The researchers identified three main drivers of administrative costs: architectural complexity, related to how health plans have unique contracts with each provider; contract complexity, or the customized benefit design in each agreement; and compliance costs, associated with vetting the billing process.
While proponents of a single-payer system have claimed that the model could reduce the estimated $265 billion of annual spending on wasteful administrative work, the researchers found that tweaking the current system could be more effective.
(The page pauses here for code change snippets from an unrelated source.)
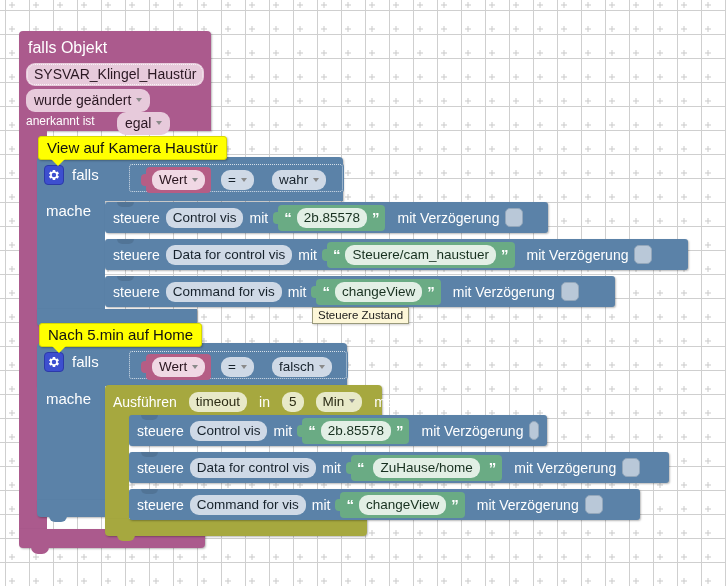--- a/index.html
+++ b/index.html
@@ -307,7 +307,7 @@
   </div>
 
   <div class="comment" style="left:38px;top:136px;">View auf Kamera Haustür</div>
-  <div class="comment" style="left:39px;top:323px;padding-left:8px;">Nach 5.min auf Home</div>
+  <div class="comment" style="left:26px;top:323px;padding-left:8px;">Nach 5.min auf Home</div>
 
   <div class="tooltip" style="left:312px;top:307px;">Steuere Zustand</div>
"The political rhetoric over healthcare reform, which tends to jump between extremes, cornered the debate over administrative costs into one over Canadian-style national insurance," Barak Richman, a professor of law and business administration at Duke University and a co-author, wrote in an email to Modern Healthcare. "Our approach shows there are a lot of win-win scenarios, in which we can achieve efficiencies—to everyone's benefit—without pursuing wholesale reform."
In the current system, providers often purchase software and hire staff to maximize revenue. Payers use software to minimize payments and vendors profit from both parties.
To incentivize reform, CMS should partner with payers and providers to develop model fee-for-service contract structures and require payers that offer Medicare Advantage or public exchange plans to accept standard contract terms, Dr. Bob Kocher, an adjunct professor of medicine at Stanford, wrote in an associated commentary.
The administration should impose stricter requirements for real-time adjudication of prior authorization and full claims auto-adjudication. The Center for Medicare and Medicaid Innovation should standardize value-based payment models. The National Quality Forum could help align providers' quality metrics, he recommended.
Ultimately, these changes could cut at least $200 billion in healthcare spending a year, Schulman said.
"There are huge chunks of our market that are dysfunctional," he said, pointing to drug prices. "There is a huge profit opportunity for the private sector to find ways to be more disruptive."